EraYaN 2 days ago

Not at all actually, passing hostnames means they can fully handle happy eyeballs for you and all other performance optimizations that you can do if you resolve and connect in one call.

  • ruthmarx 2 days ago

    It also means if you do it the 'Apple' way they might choose to intercept or modify responses. That seem in line with Apple's practices as a company even if they are not doing it yet. I feel anything they might do like that might be less likely to extend to what the article refers to as a legacy API.

    • tpmoney 2 days ago

      If you were writing a Java application, would you do your own DNS resolution, or would you make a new socket address object and give it a hostname and let the api resolve the hostname for you? If you don’t hand roll your own dns protocol lookups, how do you know the OS, or Java or your socket library aren’t intercepting and modifying request out from under you? Heck, even if you use getaddrinfo directly how do you know your libc implementation isn’t intercepting and modifying the lookups on you? If the threat model you’re coding for is “Apple is a hostile actor intercepting and modifying dns queries” then you really can’t trust their provided posix calls either.

      • ruthmarx 2 days ago

        > If you were writing a Java application, would you do your own DNS resolution,

        Java isn't known to nanny the users of apps developed in it's language. It's never even tried IMO.

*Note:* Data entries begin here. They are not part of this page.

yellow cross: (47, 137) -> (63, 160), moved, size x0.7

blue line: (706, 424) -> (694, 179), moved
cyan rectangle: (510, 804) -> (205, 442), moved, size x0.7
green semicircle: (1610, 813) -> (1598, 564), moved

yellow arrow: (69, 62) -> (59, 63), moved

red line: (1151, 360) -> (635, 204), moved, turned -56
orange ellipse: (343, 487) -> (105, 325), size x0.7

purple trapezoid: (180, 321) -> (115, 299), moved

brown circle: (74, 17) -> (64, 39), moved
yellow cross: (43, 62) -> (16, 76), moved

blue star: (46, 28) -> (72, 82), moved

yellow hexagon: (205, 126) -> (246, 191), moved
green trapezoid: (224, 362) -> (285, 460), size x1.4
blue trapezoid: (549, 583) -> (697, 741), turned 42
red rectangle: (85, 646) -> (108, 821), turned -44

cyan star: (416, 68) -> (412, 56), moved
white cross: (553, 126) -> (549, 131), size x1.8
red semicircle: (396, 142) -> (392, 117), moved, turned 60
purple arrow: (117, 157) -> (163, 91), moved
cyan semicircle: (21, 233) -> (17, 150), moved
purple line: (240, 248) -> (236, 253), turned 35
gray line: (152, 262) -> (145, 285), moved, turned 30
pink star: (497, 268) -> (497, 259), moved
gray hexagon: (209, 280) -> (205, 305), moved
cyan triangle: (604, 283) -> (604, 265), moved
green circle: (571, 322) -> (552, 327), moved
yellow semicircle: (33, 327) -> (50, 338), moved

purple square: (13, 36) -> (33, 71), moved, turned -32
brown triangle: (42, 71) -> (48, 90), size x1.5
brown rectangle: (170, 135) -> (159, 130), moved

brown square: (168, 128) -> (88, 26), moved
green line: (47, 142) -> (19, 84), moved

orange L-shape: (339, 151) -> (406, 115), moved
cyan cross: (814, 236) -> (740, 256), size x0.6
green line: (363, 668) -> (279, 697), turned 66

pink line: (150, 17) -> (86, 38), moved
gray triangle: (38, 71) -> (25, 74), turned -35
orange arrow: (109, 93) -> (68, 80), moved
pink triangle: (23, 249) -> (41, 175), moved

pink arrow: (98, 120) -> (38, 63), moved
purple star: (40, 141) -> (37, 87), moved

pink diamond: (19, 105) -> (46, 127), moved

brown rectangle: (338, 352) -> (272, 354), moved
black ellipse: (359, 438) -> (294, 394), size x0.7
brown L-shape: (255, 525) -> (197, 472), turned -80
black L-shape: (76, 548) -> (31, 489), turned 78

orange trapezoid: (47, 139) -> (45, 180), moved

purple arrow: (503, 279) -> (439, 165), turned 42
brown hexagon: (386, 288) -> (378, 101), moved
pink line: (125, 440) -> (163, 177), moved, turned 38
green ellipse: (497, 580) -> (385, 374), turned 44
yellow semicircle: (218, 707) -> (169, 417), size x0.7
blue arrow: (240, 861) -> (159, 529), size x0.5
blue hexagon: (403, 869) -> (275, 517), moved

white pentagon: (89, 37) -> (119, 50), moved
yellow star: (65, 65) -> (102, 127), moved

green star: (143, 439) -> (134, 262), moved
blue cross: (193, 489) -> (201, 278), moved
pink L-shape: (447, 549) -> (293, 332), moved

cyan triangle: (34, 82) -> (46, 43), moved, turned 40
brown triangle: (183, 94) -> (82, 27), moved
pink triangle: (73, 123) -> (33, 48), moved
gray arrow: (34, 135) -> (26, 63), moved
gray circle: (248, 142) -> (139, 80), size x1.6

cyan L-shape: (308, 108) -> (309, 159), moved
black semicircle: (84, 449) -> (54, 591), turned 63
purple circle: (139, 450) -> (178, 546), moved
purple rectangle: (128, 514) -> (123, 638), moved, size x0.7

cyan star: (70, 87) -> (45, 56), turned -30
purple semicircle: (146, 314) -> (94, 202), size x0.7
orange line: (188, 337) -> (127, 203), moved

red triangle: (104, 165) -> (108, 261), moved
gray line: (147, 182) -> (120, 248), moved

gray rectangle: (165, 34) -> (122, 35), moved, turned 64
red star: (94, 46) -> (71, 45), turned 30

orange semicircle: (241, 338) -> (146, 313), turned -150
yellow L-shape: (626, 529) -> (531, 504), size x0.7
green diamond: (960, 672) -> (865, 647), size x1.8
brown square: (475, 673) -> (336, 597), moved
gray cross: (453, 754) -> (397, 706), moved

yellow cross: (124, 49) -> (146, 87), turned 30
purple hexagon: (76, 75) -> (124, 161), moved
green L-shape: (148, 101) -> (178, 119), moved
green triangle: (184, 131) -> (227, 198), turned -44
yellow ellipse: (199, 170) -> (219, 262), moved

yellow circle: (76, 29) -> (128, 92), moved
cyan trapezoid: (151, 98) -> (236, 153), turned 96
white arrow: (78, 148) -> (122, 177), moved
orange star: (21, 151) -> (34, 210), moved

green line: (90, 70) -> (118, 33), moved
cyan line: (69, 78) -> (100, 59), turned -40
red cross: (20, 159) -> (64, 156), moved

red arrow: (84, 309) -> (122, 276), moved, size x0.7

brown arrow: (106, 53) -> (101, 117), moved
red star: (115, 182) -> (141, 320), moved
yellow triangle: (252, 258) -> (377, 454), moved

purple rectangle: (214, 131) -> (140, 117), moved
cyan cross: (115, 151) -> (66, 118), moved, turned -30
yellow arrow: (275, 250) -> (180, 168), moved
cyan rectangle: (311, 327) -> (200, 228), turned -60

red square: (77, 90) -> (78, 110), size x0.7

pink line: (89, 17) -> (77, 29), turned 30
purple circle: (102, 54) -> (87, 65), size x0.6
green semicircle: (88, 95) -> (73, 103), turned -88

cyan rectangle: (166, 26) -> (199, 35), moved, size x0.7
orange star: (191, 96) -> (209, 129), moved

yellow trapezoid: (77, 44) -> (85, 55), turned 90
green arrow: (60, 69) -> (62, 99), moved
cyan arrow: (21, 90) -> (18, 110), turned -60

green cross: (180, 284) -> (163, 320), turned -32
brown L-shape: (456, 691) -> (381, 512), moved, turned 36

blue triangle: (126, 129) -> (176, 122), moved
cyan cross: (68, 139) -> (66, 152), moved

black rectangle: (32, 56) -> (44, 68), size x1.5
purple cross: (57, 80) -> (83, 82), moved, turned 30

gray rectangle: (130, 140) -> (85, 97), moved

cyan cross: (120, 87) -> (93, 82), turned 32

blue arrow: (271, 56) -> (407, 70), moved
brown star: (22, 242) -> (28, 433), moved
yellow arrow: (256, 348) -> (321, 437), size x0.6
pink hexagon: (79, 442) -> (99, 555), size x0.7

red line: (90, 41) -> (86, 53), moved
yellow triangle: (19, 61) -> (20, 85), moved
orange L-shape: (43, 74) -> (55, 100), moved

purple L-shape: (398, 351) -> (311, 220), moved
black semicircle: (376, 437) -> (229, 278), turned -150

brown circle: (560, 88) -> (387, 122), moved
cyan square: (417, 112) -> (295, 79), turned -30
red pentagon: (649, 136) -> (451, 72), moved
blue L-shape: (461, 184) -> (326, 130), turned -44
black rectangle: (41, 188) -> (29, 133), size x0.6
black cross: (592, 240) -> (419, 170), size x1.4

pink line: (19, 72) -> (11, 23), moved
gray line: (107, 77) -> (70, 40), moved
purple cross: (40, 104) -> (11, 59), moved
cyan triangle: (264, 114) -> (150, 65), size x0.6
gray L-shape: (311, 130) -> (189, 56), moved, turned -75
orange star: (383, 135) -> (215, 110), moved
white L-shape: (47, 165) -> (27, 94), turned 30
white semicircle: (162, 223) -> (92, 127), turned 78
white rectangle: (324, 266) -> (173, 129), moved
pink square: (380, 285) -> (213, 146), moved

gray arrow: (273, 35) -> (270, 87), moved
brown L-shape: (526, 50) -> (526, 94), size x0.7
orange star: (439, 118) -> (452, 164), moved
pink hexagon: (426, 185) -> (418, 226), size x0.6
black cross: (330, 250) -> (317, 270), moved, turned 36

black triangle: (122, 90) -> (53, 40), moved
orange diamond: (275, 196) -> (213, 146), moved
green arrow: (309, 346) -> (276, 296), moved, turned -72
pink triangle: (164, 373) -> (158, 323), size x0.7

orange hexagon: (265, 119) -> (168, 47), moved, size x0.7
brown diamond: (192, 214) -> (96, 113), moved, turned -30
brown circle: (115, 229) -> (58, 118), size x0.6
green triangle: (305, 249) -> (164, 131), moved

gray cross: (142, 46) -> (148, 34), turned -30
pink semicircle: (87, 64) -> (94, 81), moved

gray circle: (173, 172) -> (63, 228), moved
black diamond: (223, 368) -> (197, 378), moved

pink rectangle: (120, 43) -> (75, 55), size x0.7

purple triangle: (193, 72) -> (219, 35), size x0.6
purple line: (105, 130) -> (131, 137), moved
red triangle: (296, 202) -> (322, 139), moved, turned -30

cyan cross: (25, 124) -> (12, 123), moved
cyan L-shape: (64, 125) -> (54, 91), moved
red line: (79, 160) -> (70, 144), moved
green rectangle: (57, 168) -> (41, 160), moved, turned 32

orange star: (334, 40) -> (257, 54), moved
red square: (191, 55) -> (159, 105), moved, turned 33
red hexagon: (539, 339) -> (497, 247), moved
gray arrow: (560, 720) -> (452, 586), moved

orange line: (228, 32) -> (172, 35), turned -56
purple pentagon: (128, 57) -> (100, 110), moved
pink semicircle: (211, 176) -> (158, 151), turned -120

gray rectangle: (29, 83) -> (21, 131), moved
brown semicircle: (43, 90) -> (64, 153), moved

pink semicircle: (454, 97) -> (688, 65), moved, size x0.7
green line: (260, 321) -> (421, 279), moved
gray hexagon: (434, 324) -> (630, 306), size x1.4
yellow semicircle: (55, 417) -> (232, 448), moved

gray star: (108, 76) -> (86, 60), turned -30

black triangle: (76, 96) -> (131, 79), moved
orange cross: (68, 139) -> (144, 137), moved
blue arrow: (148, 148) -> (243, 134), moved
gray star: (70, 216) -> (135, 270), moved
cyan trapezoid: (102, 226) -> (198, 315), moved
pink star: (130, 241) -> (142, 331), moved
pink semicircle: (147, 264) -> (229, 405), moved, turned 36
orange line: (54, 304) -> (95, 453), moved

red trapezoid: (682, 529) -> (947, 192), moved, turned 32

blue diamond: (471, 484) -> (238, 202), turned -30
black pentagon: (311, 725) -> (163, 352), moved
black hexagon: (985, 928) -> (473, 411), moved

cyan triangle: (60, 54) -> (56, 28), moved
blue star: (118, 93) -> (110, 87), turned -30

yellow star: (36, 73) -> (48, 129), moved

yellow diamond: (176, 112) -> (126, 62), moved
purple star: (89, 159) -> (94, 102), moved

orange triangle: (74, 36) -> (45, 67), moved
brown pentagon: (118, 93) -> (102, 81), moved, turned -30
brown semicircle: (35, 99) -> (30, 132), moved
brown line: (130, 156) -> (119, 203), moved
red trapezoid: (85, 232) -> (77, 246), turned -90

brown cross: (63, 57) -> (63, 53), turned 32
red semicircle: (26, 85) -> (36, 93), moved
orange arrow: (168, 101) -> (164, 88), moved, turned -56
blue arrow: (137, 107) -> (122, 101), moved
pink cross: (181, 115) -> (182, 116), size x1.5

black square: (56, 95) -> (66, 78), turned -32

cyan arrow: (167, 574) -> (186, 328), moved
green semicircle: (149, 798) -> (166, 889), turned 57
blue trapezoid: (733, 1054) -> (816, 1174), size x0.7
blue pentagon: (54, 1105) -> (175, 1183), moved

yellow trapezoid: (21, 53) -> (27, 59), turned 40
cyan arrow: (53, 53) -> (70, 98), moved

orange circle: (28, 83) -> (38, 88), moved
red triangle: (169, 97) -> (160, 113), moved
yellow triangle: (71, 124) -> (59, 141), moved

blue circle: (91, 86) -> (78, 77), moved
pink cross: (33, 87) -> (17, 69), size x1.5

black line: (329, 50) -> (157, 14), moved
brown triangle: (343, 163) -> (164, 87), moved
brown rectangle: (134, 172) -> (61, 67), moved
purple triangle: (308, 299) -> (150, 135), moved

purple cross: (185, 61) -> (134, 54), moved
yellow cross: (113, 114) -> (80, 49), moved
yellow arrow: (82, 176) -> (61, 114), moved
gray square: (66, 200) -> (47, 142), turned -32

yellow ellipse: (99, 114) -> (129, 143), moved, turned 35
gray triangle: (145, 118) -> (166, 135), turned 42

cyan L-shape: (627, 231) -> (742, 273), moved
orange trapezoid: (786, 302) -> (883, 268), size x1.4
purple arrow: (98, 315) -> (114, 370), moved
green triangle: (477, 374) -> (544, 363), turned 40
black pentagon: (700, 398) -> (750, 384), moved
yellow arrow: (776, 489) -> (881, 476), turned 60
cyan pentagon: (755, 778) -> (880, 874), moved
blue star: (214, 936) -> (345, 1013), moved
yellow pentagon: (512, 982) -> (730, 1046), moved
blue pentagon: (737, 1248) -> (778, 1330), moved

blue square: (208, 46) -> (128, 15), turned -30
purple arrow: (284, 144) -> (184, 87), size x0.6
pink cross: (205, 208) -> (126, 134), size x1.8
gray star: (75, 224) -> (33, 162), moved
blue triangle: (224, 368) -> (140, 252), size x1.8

        > If the threat model you’re coding for is “Apple is a hostile actor intercepting and modifying dns queries” then you really can’t trust their provided posix calls either.

        Sure, but that isn't the threat model. I described the threat model above, which is closer to "I don't trust a company famous for trying to nanny not to try to nanny if using their preferred developer frameworks, while I kind of trust they won't for a legacy API they barely pay attention to".

    • dwaite 2 days ago

      I would feel far more concerned that an arbitrary application that decided to do its own DNS resolution would be doing so for nefarious reasons, or might mess up the process (such as not supporting encrypted DNS in this case).

      If you genuinely cannot trust the OS vendor, you don't try to tinker around in user space but you stay off their platform. Personally, this is why I don't have any machines with a Microsoft OS, and why I don't have a Playstation.

      • ruthmarx 2 days ago

        The concern isn't that Apple controls the OS and so could do nefarious rootkit type stuff, but rather they may try to nanny through the framework they prefer and push for all apps for their platform to be developed in.

    • EraYaN 2 days ago

      But you are already on their OS, so they would always be able to do that. They make the kernel, the hardware and it's firmware, so it's a moot point and needless paranoia. Might as well use the API that gives a better user experience.

      • ruthmarx 2 days ago

        > so it's a moot point and needless paranoia.

        No it's not. You are misunderstanding my point.

        I'm not talking about Apple being able to patch the OS and control everything at that level - of course they can, but it seems unlikely.

        I'm talking about a developer framework, a high level abstraction, where the method of resolving would be more likely to be intercepted - consider for example something like that on an iPhone with the justification being safety or 'for the children' or whatever.

        That doesn't seem unlikely or improbably at all, and certainly not moot or any kind of paranoia.